Recurrence-free survival generally refers to the time between the operation date and the date of metastasis, recurrence or death, i.e., the interval until the first tumor recurrence, metastasis, or death. The observation endpoint was the earliest time interval. In our study, recurrence-free survival was similar in the two groups, and there were no significant differences in the overall, low-risk, intermediate-risk, and high-risk recurrence-free rates between the two groups, indicating that TmLRBT provided similar treatment effects to PK-TURBT for NMIBC. The pathological specimens of 1209 cases of TURBT were analyzed by Rasha Gendy [32], who reported that the recurrence rate for T1 high-grade tumors with re-TUR was 39.6%, whereas while the recurrence rate was 34.8% for TmLRBT and 33.3% for PK-TURBT in our study. This study proves that skillfully executed surgical techniques and re-TUR play important roles in reducing the recurrence rate of tumors. This study reveals that re-TUR can be avoided and that the prognosis can be guaranteed for TmLRBT.
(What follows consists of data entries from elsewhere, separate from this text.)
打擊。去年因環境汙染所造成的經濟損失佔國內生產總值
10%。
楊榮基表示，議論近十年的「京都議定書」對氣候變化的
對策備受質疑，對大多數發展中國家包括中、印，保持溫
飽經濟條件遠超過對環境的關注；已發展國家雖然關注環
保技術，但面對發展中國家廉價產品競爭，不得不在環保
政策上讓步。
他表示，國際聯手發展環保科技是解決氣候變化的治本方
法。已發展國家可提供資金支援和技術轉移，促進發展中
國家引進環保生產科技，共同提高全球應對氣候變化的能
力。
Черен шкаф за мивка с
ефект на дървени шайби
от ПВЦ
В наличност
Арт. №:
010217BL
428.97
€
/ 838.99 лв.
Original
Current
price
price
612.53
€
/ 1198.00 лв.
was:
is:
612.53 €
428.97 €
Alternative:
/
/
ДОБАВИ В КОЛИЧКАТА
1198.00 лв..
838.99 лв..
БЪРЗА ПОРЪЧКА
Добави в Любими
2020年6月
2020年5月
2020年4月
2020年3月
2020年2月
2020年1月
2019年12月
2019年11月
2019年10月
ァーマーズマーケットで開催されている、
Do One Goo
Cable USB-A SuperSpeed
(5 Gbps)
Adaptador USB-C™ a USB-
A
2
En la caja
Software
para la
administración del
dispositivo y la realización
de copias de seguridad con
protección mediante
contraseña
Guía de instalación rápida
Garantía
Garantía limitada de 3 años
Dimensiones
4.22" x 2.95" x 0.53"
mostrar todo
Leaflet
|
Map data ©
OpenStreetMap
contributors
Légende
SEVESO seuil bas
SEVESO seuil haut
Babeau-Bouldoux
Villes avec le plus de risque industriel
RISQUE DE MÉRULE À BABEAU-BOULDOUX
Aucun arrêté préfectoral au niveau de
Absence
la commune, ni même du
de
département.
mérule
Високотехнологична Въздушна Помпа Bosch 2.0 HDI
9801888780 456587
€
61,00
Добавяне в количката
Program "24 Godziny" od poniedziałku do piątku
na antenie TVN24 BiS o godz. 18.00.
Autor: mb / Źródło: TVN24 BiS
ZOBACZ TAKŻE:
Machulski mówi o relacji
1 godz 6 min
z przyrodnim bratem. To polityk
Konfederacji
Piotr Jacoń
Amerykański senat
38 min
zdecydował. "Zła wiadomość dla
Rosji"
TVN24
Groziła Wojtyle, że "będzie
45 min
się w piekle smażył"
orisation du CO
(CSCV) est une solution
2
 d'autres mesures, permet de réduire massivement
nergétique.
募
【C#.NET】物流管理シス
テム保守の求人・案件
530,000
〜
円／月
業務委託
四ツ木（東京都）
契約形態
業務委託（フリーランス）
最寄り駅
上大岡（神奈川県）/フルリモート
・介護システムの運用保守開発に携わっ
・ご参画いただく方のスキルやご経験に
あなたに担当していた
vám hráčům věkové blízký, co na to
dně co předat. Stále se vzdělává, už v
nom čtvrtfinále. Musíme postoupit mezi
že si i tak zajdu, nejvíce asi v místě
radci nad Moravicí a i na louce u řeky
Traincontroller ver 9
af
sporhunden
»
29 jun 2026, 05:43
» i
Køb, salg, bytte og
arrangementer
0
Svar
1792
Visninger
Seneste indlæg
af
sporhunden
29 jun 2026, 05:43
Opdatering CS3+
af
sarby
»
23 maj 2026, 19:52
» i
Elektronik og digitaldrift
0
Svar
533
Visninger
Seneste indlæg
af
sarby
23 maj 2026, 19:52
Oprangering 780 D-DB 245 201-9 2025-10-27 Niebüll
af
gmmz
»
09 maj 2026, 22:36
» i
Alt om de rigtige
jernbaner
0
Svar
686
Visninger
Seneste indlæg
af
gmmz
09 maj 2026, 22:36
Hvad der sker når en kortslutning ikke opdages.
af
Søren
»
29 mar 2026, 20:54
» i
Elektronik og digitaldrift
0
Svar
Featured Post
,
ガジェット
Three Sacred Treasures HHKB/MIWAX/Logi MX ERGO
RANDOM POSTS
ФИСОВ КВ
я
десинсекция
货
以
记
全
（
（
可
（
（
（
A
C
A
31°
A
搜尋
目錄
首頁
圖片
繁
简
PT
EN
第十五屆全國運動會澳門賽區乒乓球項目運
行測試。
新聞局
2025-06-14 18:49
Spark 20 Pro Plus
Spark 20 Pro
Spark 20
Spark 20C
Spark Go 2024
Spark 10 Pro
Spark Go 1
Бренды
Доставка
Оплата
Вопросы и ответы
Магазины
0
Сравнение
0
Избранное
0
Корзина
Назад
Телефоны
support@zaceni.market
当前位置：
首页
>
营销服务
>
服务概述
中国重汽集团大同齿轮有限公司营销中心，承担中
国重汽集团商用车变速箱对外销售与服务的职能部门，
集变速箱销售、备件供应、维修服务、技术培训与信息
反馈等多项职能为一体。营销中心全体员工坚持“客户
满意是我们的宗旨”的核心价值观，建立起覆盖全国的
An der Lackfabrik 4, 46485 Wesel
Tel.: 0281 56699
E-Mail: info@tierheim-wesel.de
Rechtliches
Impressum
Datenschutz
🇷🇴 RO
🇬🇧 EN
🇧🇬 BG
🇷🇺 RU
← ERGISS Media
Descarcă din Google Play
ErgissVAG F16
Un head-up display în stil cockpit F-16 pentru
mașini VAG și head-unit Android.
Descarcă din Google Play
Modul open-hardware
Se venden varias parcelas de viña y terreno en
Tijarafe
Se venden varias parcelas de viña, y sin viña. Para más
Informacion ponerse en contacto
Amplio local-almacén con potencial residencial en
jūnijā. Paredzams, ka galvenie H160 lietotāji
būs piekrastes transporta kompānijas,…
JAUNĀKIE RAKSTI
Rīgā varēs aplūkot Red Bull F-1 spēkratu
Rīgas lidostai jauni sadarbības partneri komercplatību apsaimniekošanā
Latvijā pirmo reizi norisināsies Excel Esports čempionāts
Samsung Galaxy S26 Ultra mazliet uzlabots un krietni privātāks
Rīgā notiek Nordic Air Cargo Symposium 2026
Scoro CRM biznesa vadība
A limitation of the current study is that longer follow-up data need to be incorporated. Zhu [33] reported that laser en bloc resection was difficult to perform in the anterior and dome wall, but there were no significant difficulties in dealing with the location of the tumor. Moreover, tumor size was another drawback. Tumors < 3 cm in size were extracted using an Elik evacuator in our study. Tumors ≥ 3 cm in size were difficult to retrieve, especially tumors with a wide base or a cauliflower appearance. In such cases, it was often difficult to retrieve the specimens after en bloc resection. To remove the tumor specimens and to minimize the impact on staging, the en bloc had to be bisected until en bloc resection could be performed. However, the “incise and scatter” method could potentially increase the risk of tumor out-of-field recurrence because of the large amount of floating tumor cells. Although there are reports that larger tumors can be retrieved with an endoscopic mesh net or with a mesh net retrieval system [15], it is not advised to apply TmLRBT to tumors ≥ 3 cm. Another limitation of the current study is the small number of patients who were analyzed, and due to the retrospective study design, including the same number of patients in both groups would have been ideal. Further research is needed to address this limitation. Furthermore, larger prospective randomized controlled trials with long-term follow-up should be devised to confirm the efficacy of TmLRBT. We will focus on these drawbacks in future research work.

In summary, TmLRBT reduces operation duration, hospitalization time, postoperative irrigation time, and catheterization time. TmLRBT can also achieve the same clinical effect as PK-TUBBT in primary non-muscle invasive bladder cancer. TmLRBT could be considered a safe and effective surgical operation method.